Di Wu, Cinian Lv, Zhifeng Yan, Luyang Zhao, Lian Li, Mingxia Ye, Mingyang Wang, Qingzhi Zhai, Nan Wang, Zheng Wang, Yuanguang Meng, Mingxia Li
Abstract
Open AccessBACKGROUND: Current therapeutic strategies for endometrial cancer are mainly based on aggressive histological types and molecular subtypes. However, ignoring the spatial distribution of immune/stromal cells fails to account for the heterogeneity of the local tumour microenvironment, leading to biased prediction of treatment response. The goal of precision medicine is to delineate the biological characteristics of local functional units based on molecular labelling, which adequately reflects spatially adaptive changes during treatment or metastasis. METHODS: Single-cell resolution analysis of 40 endometrial cancer cases across four molecular subtypes was performed using imaging mass cytometry (IMC) to quantify the frequency, spatial distribution, and intercellular crosstalk of distinct immune and stromal cell populations. These ecosystem-level features were systematically correlated with clinical features and outcomes, including treatment response and survival. We further identified CD90 + clusters as key regulators of macrophage polarization and T-cell infiltration dynamics, with flow cytometry used to validate their functional role in tumour subtype specification and microenvironmental remodelling.
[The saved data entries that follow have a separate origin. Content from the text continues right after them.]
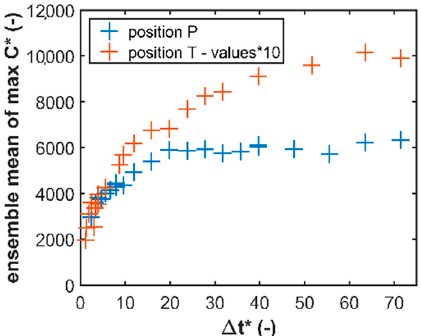
Figure 8. Ensemble mean of maximum concentration (note: the statement values*10 means that the values were multiplied by 10 to be able to show the results of both positions in one figure).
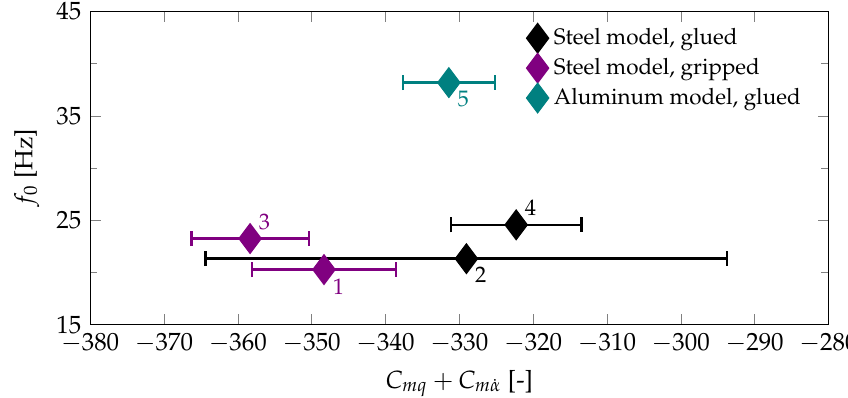
Figure 12. Oscillation frequency over C mq + C m ˙ α for the Basic Finner at Mach 0.6 (numvbers according to Table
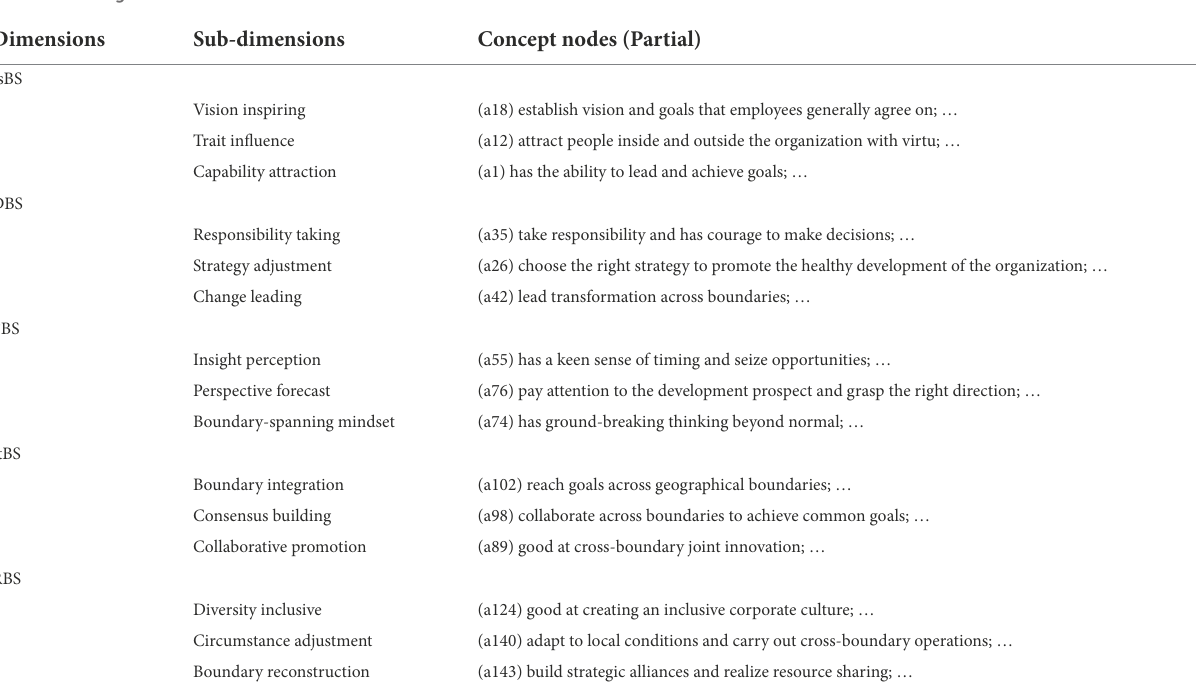
TABLE 1 Coding results of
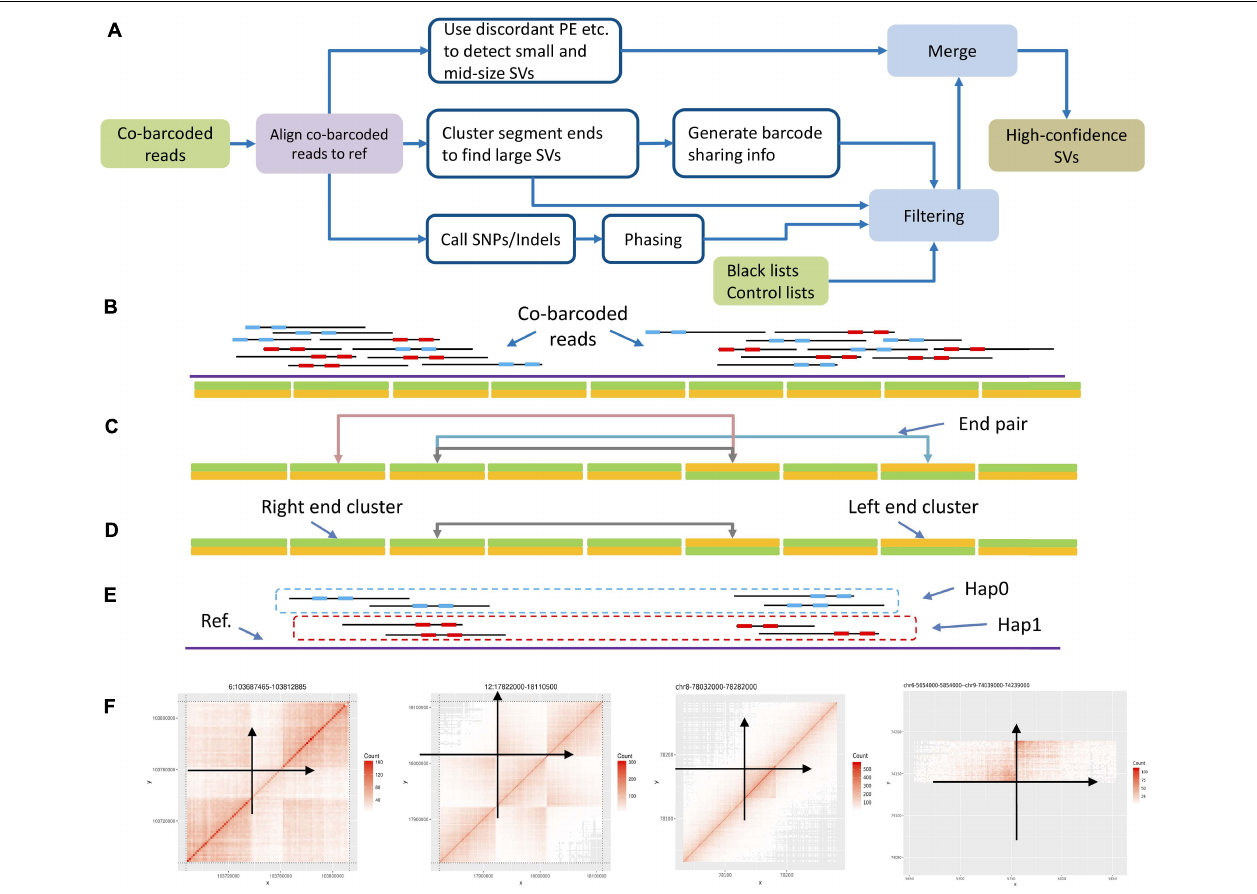
FIGURE 2 | Workflow and algorithm. (A) Structural variation detection workflow. (B) Cluster segment ends by bins: left end cluster and right end cluster. (C) Pair up ends by shared barcodes. (D) Pair down candidates by removing those nearby. (E) Split into haplotypes by phasing barcodes on phasing blocks. (F) Use barcode sharing heatmap pattern as a filter, and anchor the variation on the genome. Each point in the heatmap represents the shared barcode number at the corresponding X -axis and Y -axis positions by color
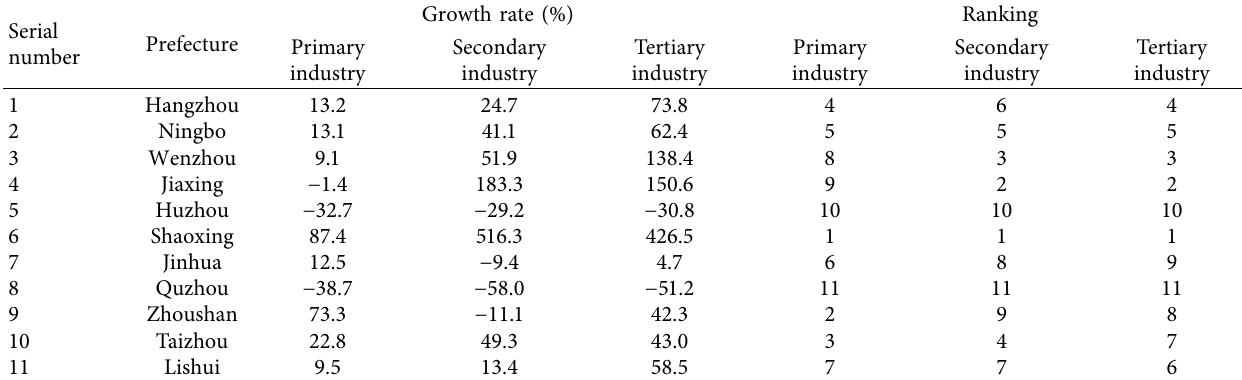
Table 9: Growth rates of the three industries in each prefecture and their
Finally, machine learning-based spatial phenotyping was employed to construct molecular subtype-specific signatures and a highly accurate recurrence prediction model for high-risk endometrial cancer. RESULTS: Single-cell profiling revealed that CD90 + clusters constitute a critical immunomodulatory component within the tumour microenvironment, demonstrating significant enrichment in macrophage differentiation pathways and serving as key mediators of intercellular signalling networks. Furthermore, computational models integrating functional molecular signatures with cell-cell interaction profiles demonstrated high predictive accuracy for both molecular subtyping and recurrence risk stratification in patients with endometrial carcinoma. CONCLUSIONS: Our study establishes a spatial eco-context framework for molecular subtypes of endometrial cancer by integrating single-cell spatial multiomics data. This approach enables high-resolution mapping of tumour-immune-stromal interaction networks and reveals novel targets for personalized therapeutic strategies.